Knisbacher Law Office – San Francisco Bay Area Employment Law – Legal Issues at Work

Laws Regarding Disability, Illness and Medical Leaves

There are various laws providing protections for employees who are disabled, who are sick, who are pregnant, or who need to care for a sick family member, or bond with a newborn.  Some of those laws are listed below.  The interplay between these laws is complicated, and confusing.  You should talk to an attorney in this office to determine whether one or more of these laws apply to your situation.

Family and Medical Leave
Employers, who have more than 50 employees working within 75 miles of your principal job site, must comply with California and federal family/medical leave law.  California’s law is called the California Family Rights Act, and is very similar to the federal Family and Medical Leave Act.  Employees, who have worked 1250 hours in the past year, are covered by the laws.

Employers are required to give covered employees up to 12 weeks of unpaid leave in a year for a serious health condition of their own, or their close relatives.  The CFRA also allows leave for bonding with a new baby or a newly-adopted child.

The employer is generally required to guarantee your return to the same job you held at the time you began the leave.

Pregnancy Disability Leave
If 5 or more people work at your workplace, and you are unable to work because of your pregnancy or a medical condition related to your pregnancy, your employer must provide up to four months of unpaid leave.

The employer is generally required to guarantee your return to the same job you held at the time you began the leave.

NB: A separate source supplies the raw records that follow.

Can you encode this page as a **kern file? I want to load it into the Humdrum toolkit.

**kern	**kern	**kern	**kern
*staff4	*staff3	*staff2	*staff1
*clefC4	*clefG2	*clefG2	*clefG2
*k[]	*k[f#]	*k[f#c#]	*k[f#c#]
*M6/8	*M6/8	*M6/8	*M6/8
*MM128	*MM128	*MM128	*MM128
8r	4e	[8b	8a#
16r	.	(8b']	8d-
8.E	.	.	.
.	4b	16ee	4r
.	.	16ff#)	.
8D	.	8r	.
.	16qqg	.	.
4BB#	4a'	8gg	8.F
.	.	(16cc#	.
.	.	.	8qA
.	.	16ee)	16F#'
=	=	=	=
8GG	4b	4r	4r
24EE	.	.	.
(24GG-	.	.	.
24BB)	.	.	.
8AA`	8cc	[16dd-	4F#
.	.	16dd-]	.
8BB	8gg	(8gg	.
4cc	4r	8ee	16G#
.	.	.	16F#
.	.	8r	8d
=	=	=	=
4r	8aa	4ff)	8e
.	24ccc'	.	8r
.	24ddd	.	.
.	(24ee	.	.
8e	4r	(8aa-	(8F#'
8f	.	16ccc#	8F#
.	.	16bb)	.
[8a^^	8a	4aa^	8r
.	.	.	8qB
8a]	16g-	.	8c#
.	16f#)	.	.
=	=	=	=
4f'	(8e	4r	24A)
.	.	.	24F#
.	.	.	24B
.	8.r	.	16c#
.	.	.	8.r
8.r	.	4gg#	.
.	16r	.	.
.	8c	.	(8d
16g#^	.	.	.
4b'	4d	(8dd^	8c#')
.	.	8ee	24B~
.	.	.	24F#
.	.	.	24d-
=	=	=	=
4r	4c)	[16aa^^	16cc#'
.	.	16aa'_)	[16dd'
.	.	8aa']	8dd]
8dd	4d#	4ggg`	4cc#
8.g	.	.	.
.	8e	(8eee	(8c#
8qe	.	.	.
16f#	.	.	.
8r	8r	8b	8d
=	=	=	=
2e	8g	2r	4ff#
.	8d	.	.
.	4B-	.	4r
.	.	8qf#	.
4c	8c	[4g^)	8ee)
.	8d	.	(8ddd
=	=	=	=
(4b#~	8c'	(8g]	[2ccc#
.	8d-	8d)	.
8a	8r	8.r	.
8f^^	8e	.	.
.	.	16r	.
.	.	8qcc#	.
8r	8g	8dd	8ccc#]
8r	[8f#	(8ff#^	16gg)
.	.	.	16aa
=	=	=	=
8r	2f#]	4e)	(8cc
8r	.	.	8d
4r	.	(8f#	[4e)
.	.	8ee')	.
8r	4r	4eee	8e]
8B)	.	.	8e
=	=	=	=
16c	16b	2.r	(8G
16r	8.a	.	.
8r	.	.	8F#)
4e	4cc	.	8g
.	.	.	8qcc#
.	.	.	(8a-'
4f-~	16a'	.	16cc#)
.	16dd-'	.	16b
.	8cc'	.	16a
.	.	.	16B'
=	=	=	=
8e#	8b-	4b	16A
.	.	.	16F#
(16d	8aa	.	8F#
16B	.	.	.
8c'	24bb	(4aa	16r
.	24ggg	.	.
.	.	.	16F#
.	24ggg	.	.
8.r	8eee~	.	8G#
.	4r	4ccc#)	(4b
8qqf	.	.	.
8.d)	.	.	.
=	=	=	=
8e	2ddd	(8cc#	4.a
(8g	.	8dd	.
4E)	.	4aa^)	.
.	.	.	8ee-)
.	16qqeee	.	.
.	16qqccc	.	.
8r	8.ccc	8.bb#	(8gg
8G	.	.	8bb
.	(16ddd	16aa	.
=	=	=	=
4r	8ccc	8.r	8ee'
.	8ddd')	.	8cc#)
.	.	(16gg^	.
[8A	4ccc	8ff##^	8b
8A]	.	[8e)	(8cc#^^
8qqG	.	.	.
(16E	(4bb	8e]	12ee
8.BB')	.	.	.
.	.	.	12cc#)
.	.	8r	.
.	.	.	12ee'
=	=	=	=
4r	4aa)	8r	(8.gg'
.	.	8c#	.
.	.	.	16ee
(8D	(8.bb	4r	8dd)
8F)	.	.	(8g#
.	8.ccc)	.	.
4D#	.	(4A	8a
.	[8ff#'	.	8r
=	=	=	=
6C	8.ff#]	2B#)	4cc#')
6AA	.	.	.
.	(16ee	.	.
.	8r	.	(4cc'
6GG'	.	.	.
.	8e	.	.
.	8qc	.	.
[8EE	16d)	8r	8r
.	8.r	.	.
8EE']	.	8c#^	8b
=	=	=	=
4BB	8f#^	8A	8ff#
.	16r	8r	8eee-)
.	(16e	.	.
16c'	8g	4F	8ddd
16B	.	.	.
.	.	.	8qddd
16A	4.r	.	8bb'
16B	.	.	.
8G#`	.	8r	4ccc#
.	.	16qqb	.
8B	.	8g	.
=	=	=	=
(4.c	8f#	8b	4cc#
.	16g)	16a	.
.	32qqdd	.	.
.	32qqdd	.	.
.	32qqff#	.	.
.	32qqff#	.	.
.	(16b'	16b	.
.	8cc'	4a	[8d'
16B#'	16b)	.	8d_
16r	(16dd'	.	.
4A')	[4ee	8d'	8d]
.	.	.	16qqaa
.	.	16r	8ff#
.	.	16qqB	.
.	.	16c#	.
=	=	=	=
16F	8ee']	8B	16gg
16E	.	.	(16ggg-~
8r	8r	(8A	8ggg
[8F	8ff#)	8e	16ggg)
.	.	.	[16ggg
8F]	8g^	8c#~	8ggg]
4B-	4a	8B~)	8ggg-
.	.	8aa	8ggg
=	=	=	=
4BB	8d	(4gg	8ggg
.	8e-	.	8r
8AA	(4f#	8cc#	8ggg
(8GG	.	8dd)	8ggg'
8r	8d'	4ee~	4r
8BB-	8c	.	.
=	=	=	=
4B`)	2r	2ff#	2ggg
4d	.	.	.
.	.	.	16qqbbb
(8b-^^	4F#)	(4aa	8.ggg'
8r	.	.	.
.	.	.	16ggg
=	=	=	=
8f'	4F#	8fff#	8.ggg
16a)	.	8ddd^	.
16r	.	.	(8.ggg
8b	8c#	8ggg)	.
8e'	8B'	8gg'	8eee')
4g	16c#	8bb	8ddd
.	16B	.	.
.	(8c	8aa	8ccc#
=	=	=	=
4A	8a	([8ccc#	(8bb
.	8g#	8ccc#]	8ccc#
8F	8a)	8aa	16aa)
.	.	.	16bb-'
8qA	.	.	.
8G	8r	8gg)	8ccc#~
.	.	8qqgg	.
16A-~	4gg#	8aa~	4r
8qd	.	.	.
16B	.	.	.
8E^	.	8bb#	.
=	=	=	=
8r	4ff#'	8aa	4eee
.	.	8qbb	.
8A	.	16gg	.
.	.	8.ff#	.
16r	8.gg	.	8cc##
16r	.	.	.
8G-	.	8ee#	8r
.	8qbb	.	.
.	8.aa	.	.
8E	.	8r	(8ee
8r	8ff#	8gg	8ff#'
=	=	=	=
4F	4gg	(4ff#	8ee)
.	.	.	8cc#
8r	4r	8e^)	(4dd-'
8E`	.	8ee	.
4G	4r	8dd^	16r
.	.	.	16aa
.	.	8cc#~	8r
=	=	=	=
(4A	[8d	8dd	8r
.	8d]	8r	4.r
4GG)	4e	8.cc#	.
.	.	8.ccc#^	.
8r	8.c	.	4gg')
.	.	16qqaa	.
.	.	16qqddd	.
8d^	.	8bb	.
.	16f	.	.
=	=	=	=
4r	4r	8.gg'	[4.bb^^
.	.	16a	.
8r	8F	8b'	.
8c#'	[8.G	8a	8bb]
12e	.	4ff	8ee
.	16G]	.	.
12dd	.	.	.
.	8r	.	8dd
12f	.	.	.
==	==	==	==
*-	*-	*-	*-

Paid Family Leave Insurance
Beginning in 2004, California employers who make contributions to the State Disability Insurance program (SDI) were required to withhold family leave insurance from their employees’ paychecks.  Employees take time off work to care for a family member’s serious health condition, or who take time off work to bond with a newborn or newly adopted child, will receive up to 6 weeks of payments, based on a formula corresponding to your pay.  Unlike the FMLA and CFRA, employers do not have to guarantee that when you return from such paid leave, your job will be held open for you. 

Disability Discrimination
Employers who have more than 50 employees are required to help injured, hurt or handicapped employees return to work.  If you are hurt, or unable to perform part of your job because of a handicap or disability, you should tell your employer.  The employer is then required to work with you in good faith, to get you back to work.  The employer must give you what the law calls “reasonable accommodation” to allow you to work.  What type of accommodation is reasonable depends on your job.  For example, if you do a lot of typing and have been diagnosed with carpal tunnel syndrome, the employer might be required to allow you to use a dictation program, instead of typing.  If you are a nurse that works in a ward with heavy patients, the employer might be required to transfer you to another nursing station that doesn’t require you to lift patients.   Sometimes, an accommodation can be as simple as allowing you to work part-time, or to take off several weeks for sick time. 

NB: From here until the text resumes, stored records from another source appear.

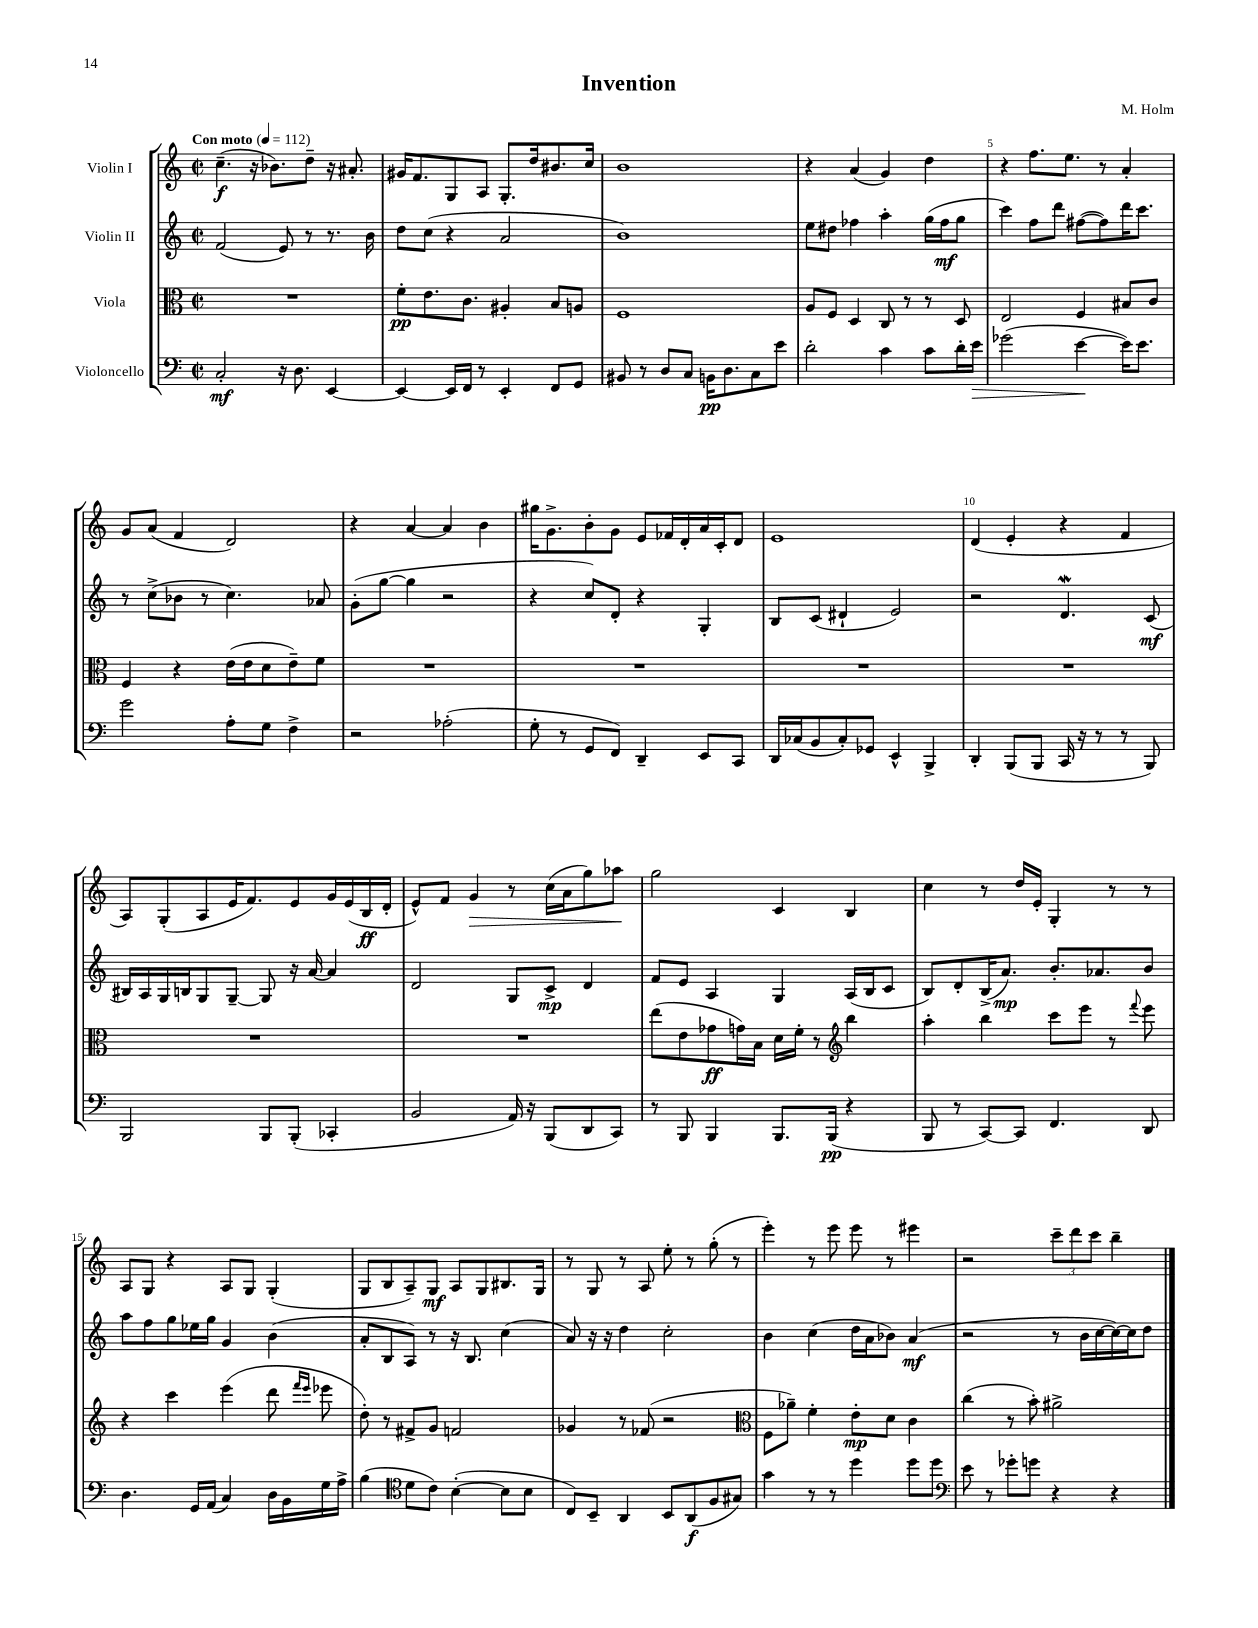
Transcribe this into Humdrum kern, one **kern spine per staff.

**kern	**kern	**kern	**kern
*staff4	*staff3	*staff2	*staff1
*clefF4	*clefC3	*clefG2	*clefG2
*k[]	*k[]	*k[]	*k[]
*M2/2	*M2/2	*M2/2	*M2/2
*met(c|)	*met(c|)	*met(c|)	*met(c|)
*MM112	*MM112	*MM112	*MM112
2C'	1r	(2f	(4.cc~
.	.	.	16r
.	.	.	8.b-)
16r	.	8e)	.
8.D	.	.	.
.	.	8r	8dd~
[4EE	.	8.r	16r
.	.	.	8.a#'
.	.	16b	.
=	=	=	=
4EE_	8f'	8dd	16g#
.	.	.	8.f
.	8.e	(8cc	.
16EE]	.	4r	8G
16FF	8.c	.	.
8r	.	.	8A
4EE'	4A#'	2a	8.G'
.	.	.	16dd
8FF	8B	.	8.b#
8GG	8A	.	.
.	.	.	16cc
=	=	=	=
8BB#	1F	1b)	1b
8r	.	.	.
8D	.	.	.
8C	.	.	.
16BB	.	.	.
8.D	.	.	.
8C	.	.	.
8e	.	.	.
=	=	=	=
2d'	8A	8ee	4r
.	8F	8dd#	.
.	4D	4ff-	(4a
4c	8C	4aa'	4g)
.	8r	.	.
8c	8r	(16gg	4dd
.	.	16ff-	.
16d'	8D	8gg	.
16e	.	.	.
=	=	=	=
(2g-	2E	4ccc)	4r
.	.	8ff	8.ff
.	.	8ddd	.
.	.	.	8.ee
[4e	4F	([8ff#	.
.	.	8ff#])	8r
16e])	8B#	16ddd	4a'
8.e	.	8.ccc	.
.	8c	.	.
=	=	=	=
2g	4F	8r	8g
.	.	(8cc^	(8a
.	4r	8b-	4f
.	.	8r	.
8A'	(16e	4.cc)	2d)
.	16e	.	.
8G	8d	.	.
4F^	8e~)	.	.
.	8f	8a-	.
=	=	=	=
2r	1r	(8g'	4r
.	.	[8gg	.
.	.	4gg]	[4a
(2A-'	.	2r	4a]
.	.	.	4b
=	=	=	=
8G'	1r	4r	16gg#
.	.	.	8.g^
8r	.	.	.
8GG	.	8cc)	8b'
8FF)	.	8d'	8g
4DD~	.	4r	8e
.	.	.	16f-
.	.	.	16d'
8EE	.	4G'	16a
.	.	.	16c'
8CC	.	.	8d
=	=	=	=
16DD	1r	8B	1e
(16C-	.	.	.
8BB	.	(8c	.
8C-')	.	4d#`	.
8GG-	.	.	.
4EE^^	.	2e)	.
4BBB^	.	.	.
=	=	=	=
4DD'	1r	2r	(4d
(8BBB	.	.	4e'
8BBB	.	.	.
16CC	.	4.d	4r
16r	.	.	.
8r	.	.	.
8r	.	.	4f
8BBB)	.	(8c	.
=	=	=	=
2BBB	1r	16B#)	8A)
.	.	16A	.
.	.	16G	(8G'
.	.	16B	.
.	.	8G	8A
.	.	[8G~	16e
.	.	.	8.f)
8BBB	.	8G]	.
(8BBB'	.	16r	8e
.	.	[16a	.
4CC-'	.	4a]	16g
.	.	.	(16e
.	.	.	16B
.	.	.	16d'
=	=	=	=
2BB	1r	2d	8e^^)
.	.	.	8f
.	.	.	4g
16AA)	.	8G	8r
16r	.	.	.
(8BBB	.	8c^	(16cc
.	.	.	16a
8DD	.	4d	8gg)
8CC)	.	.	8aa-
=	=	=	=
8r	(8ee	8f	2gg
8BBB	8e	8e	.
4BBB	8g-	4A	.
.	16g)	.	.
.	16B	.	.
8.BBB	16d	4G	4c
.	16f'	.	.
.	8r	.	.
(16BBB	.	.	.
*	*clefG2	*	*
4r	4bb	(16A	4B
.	.	16B	.
.	.	8c	.
=	=	=	=
8BBB	4aa'	8B)	4cc
8r	.	8d'	.
[8CC)	4bb	(16B^	8r
.	.	8.a)	.
8CC]	.	.	16dd
.	.	.	16e'
4.FF	8ccc	8.b'	4G'
.	8eee	.	.
.	.	8.a-	.
.	8r	.	8r
.	8qqfff	.	.
8DD	8eee	8b	8r
=	=	=	=
4.D	4r	8aa	8A
.	.	8ff	8G
.	4ccc	8gg	4r
16GG	.	16ee-	.
(16AA	.	16gg	.
4C)	(4eee	4g	8A
.	.	.	8G
16D	8ddd	(4b	(4G'
16BB	.	.	.
.	16qqfff	.	.
.	16qqeee	.	.
16G	8eee-	.	.
16A^	.	.	.
=	=	=	=
(4B	8dd')	8a'	8G
.	8r	8B	8B
*clefC4	*	*	*
8d	8f#^	8A)	8A~)
8c)	8g	8r	8G
([4B'	2f	16r	8A
.	.	8.B	.
.	.	.	8G
8B]	.	(4cc	8.B#
8B	.	.	.
.	.	.	16G
=	=	=	=
8C)	4g-	8a)	8r
8BB~	.	16r	8G
.	.	16r	.
4AA	8r	4dd	8r
.	(8f-	.	8A
8BB	2r	2cc'	8ee'
(8AA	.	.	8r
8F	.	.	(8gg'
8G#)	.	.	8r
=	=	=	=
*	*clefC3	*	*
4g	8F	4b	4eee')
.	8a-~)	.	.
8r	4f'	(4cc	8r
8r	.	.	8eee
4dd	8e'	16dd	8eee
.	.	16a	.
.	8d	8b-)	8r
8dd	4c	(4a	4eee#
8dd	.	.	.
=	=	=	=
*clefF4	*	*	*
8e	(4cc	2r	2r
8r	.	.	.
8g-'	8r	.	.
8g	8b')	.	.
4r	2a#^	8r	12ccc~
.	.	.	12ddd
.	.	16b	.
.	.	.	12ccc
.	.	[16cc	.
4r	.	16cc_)	4bb~
.	.	16cc]	.
.	.	8dd	.
==	==	==	==
*-	*-	*-	*-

If you are still working, and your employer is not helping you find new work, or is not trying to modify your job, you should contact us immediately.  We can negotiate directly with your employer, or help you negotiate effectively.

Employers are not allowed to retaliate against you for requesting reasonable accommodation.  If you have been taken off work or fired after requesting accommodation, after you were injured, after you filed a workers compensation claim, after you took time off work for being sick, or for pregnancy you may be able to sue the employer for retaliation.